Dubai - There has been a flurry of meetings from Vienna and Paris to Moscow as oil producers attempt to reach a consensus
The Organisation of Petroleum Exporting Countries, or Opec, which pumps about one third of the world's oil supply, needs to cut production to sustain a rise in crude prices above $50 a barrel, according to the majority of respondents polled in a Gulf Intelligence GIQ Industry Survey.
The survey results come ahead of a crucial meeting of Opec and non-Opec producers on September 28 in Algeria in a bid to reach a deal to boost prices by limiting oil production. In April, oil producers met in Qatar to discuss the proposal but failed to agree on a cap after Iran, which wants to boost exports after years of sanctions, refused to join in. Opec last reduced supply in 2008 when the global economic crisis crippled demand.
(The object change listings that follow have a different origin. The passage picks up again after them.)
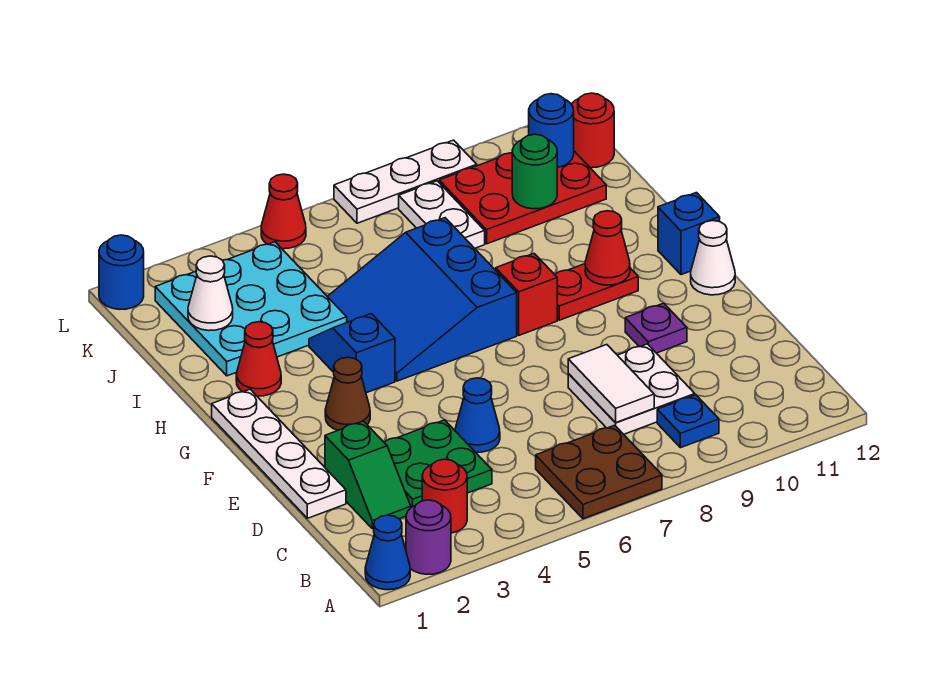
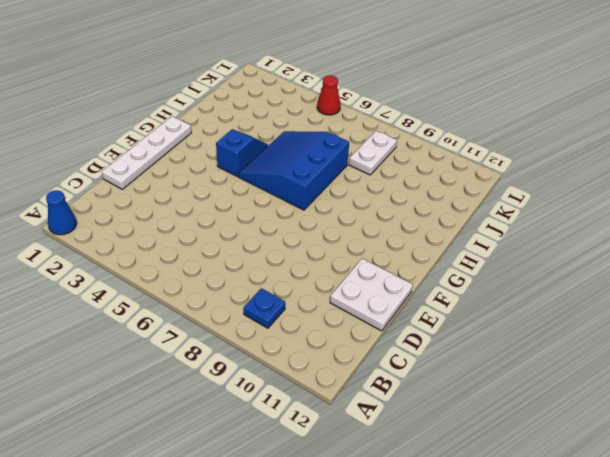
white plate D11:E12 level 1 -> white plate C8:D9 level 1
none -> purple round brick A2 level 1
none -> brown plate A6:B7 level 1
none -> red round brick B3 level 1
none -> green slope C2:D2 level 1 top D

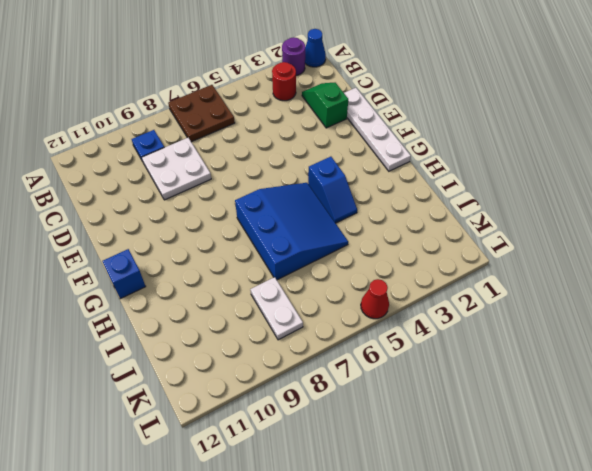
none -> green plate C3:D4 level 1
none -> blue cone D5 level 1
none -> purple plate E10 level 1
none -> brown cone F3 level 1

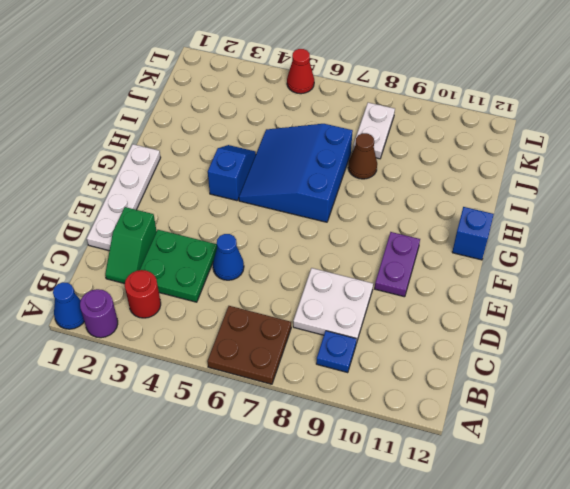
purple plate E10:F10 level 1 -> purple plate E10 level 1
brown cone I8 level 1 -> brown cone F3 level 1
none -> white cone F12 level 1
none -> red brick G8 level 1
none -> red plate G9:G10 level 1
none -> red cone H2 level 1

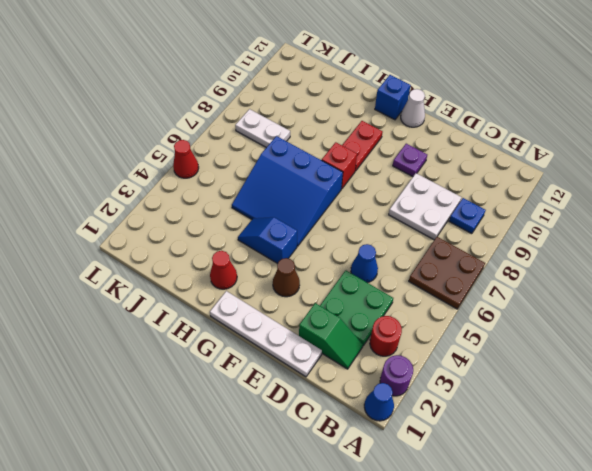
none -> cyan plate I2:K4 level 1
none -> red plate J9:K11 level 1
none -> red round brick K12 level 1
none -> blue round brick L1 level 1

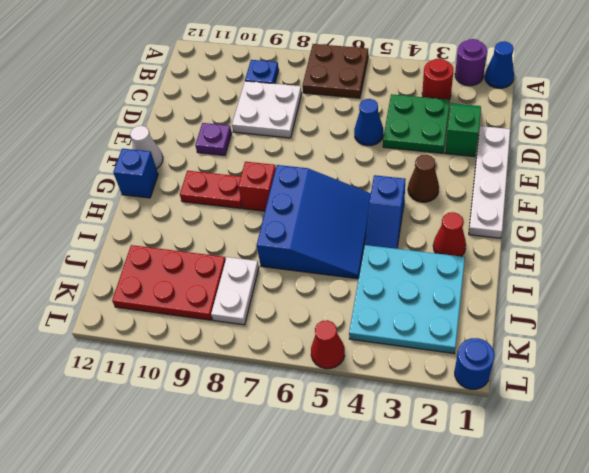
none -> red round brick K12 level 1
none -> white plate L7:L9 level 1
none -> white tile C8:D8 level 2
none -> red cone G10 level 2

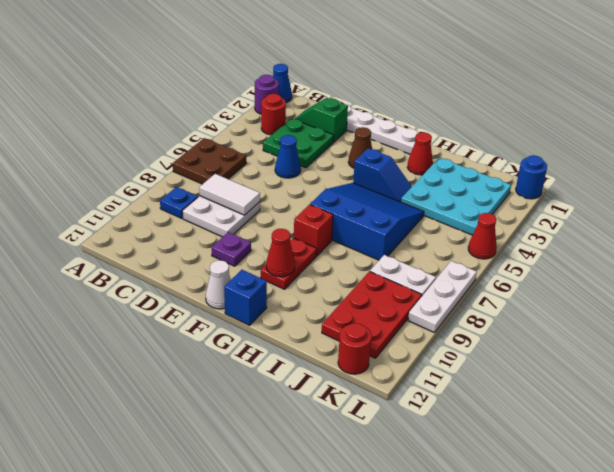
none -> white cone J2 level 2
none -> green round brick J10 level 2
none -> blue round brick K11 level 2

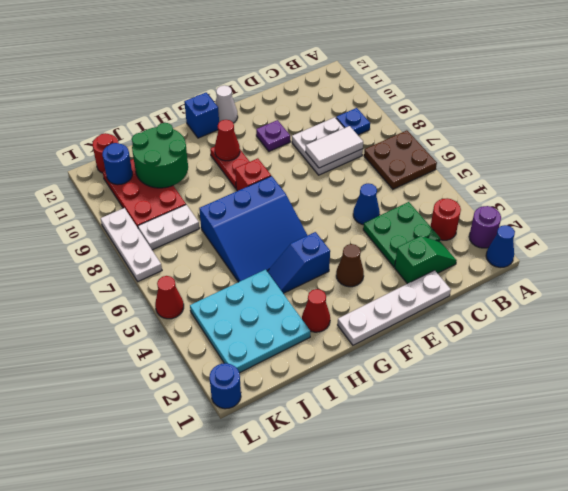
green round brick I10:J11 level 2 -> green round brick J10 level 2
none -> white cone J2 level 2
If the world's biggest oil producers agree to freeze output when they meet in Algiers later this week, they must slash supply to support a protracted price rally, according to two-thirds of the 250 international energy executives operating across the Gulf who participated in the GIQ poll on September 22.
Meanwhile, 20 per cent of the survey respondents said crude oil prices will fall and test new cycle lows as they did earlier this year if Opec and its non-Opec peers fail to agree to at least cap production at current levels.
There has been a flurry of meetings from Vienna and Paris to Moscow as oil producers attempt to reach a consensus. If Opec - which stands to lose $1 trillion in revenues due to the plunge in oil prices - reaches an agreement between them in Algiers, Russia plans to join discussions on limiting oil production. Saudi Arabia, the world's largest oil exporter, has told Iran it would be willing to reduce its output - which is close to a record 10.7 million barrels a day - if its regional rival were to cap production at 3.6 million.
The decision by Opec to hold informal talks in Algiers has fanned speculation that the group might abandon a two-year-old policy of pumping without limits and instead move to curb output to boost prices.
The delegation from Moscow may leave the Algerian venue before September 28 and wait for an invitation to continue talks, the people said. It would join comprehensive output-freeze discussions only after Opec members decide on the issue at their own meeting, they said.
"This is the right time for action as all stakeholders are ready," Dr Falah Alamri, Iraq's Opec Governor, said in reaction to the survey results. "In Doha in April, some producers weren't ready to participate as they were still chasing market share, but they are now. We have to do something as the lower price isn't acceptable to anybody, not for producers or consumers - even developed economies are hurting from this," he said.
Brent futures fell almost four per cent on Friday to close at $45.89 a barrel, less than half the price two years ago. Crude oil rallied last month on speculation Opec and Russia might announce an agreement in the Algerian capital, but prices have since retreated on doubts there will be any serious steps to reduce the world oil surplus.
The IEA reported earlier this month that crude oil inventories stored in OECD countries have "smashed through" 3.1 billion barrels during the first half of this year, which amount to about 300 million barrels above the five-year average. However, the good news is that BP reported that the market has reached a tipping point as stocks have started to draw down.
Still, the GIQ survey respondents were quite divided on how fast it would take for inventories to drawdown sufficiently so that they would no longer impose downward pressure on oil prices, with 36 per cent saying it wouldn't happen until 2018, while 32 per cent of the Gulf industry executives polled were of the view that stocks would decline adequately by the end of 2017. That said, 57 per cent of those polled shared the view that Brent crude oil would average in the $50s next year.